L’ingestione di microplastiche può causare danni significativi all’organismo umano non solo per la loro presenza fisica, ma soprattutto per i composti chimici e biologici che rilasciano. Tra questi figurano additivi industriali, monomeri residui, metalli pesanti e inquinanti organici persistenti, come PCB e IPA, tutti associati a effetti cancerogeni, endocrini e infiammatori. Inoltre, le microplastiche agiscono come veicolo di batteri patogeni e geni resistenti agli antibiotici, aumentando il rischio di infezioni e favorendo l’insorgenza di resistenze antimicrobiche. Studi su modelli animali e cellulari hanno dimostrato che queste particelle possono provocare infiammazione intestinale, alterazioni del microbiota, stress ossidativo, e persino danni neurologici in presenza di particelle di dimensioni nanometriche capaci di superare la barriera emato-encefalica. È stato osservato che le microplastiche più piccole possono attraversare le cellule intestinali e raggiungere organi come fegato, reni e testicoli, inducendo apoptosi e interferendo con il metabolismo lipidico e ormonale. Ancora più allarmante è la loro presenza documentata nella placenta umana, segno di un’esposizione sistemica che potrebbe compromettere lo sviluppo fetale. Nonostante le difficoltà nel misurare con precisione il loro assorbimento e bioaccumulo, la crescente evidenza scientifica sottolinea l’urgenza di studi approfonditi per comprendere il reale impatto sanitario delle microplastiche.

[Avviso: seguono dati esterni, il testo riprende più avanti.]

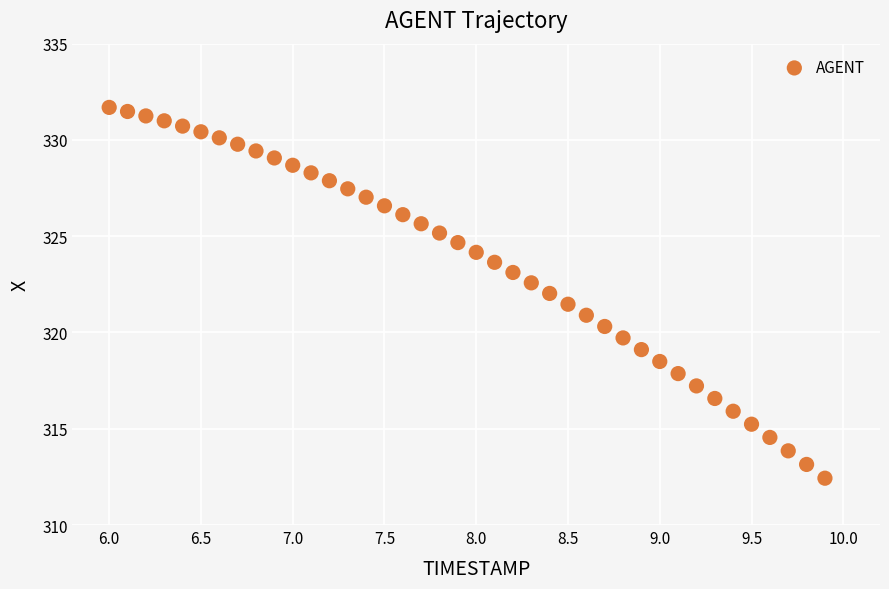

What is the range of Y values (max minus min)?

19.3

FONTI ALIMENTARI DI MICROPLASTICHE E STIMA DELL’ESPOSIZIONE UMANA

La presenza di microplastiche negli alimenti è ormai documentata in una vasta gamma di prodotti di consumo quotidiano. Tra le principali fonti figurano l’acqua potabile, sia imbottigliata che del rubinetto, frutta e verdura, pesce e molluschi, sale, zucchero, miele, latte e alimenti confezionati. L’ingestione può derivare anche da oggetti e materiali a contatto con il cibo, come contenitori monouso, bottiglie, pellicole e persino biberon per neonati. Studi recenti hanno stimato che l’assunzione annua di microplastiche può variare da decine di migliaia a oltre 100.000 particelle per persona, a seconda delle abitudini alimentari, del tipo di alimenti consumati e della fonte idrica utilizzata. L’esposizione è particolarmente rilevante per bambini e neonati, più vulnerabili agli effetti tossici. Alcuni alimenti mostrano livelli particolarmente elevati di contaminazione: le cozze, consumate intere, possono contenere fino a 900 particelle per porzione, mentre in alcuni frutti come mele e pere si possono trovare oltre 200.000 particelle per grammo. Anche il riso e gli alimenti in scatola risultano contaminati, così come i prodotti sottoposti a processi industriali complessi. Il dato più allarmante è che molte di queste particelle sono invisibili a occhio nudo, rendendo la micro-esposizione continua e non percepibile dal consumatore. Per questo motivo, è fondamentale promuovere strategie di monitoraggio, migliorare i materiali di confezionamento e sensibilizzare l’opinione pubblica sulla riduzione dell’uso della plastica, anche in ambito alimentare.

BIBLIOGRAFIA

  1. Udovicki B, Andjelkovic M, Cirkovic‑Velickovic T, Rajkovic A. Microplastics in food: scoping review on health effects, occurrence, and human exposure. International Journal of Food Contamination, 2022.
  2. Prüst M, Meijer J, Westerink RH. The plastic brain: neurotoxicity of micro- and nanoplastics. Environmental Health Perspectives, 2020.
  3. Kannan K, Vimalkumar K. A review of human exposure to microplastics and insights into potential health effects. Journal of Hazardous Materials, 2021.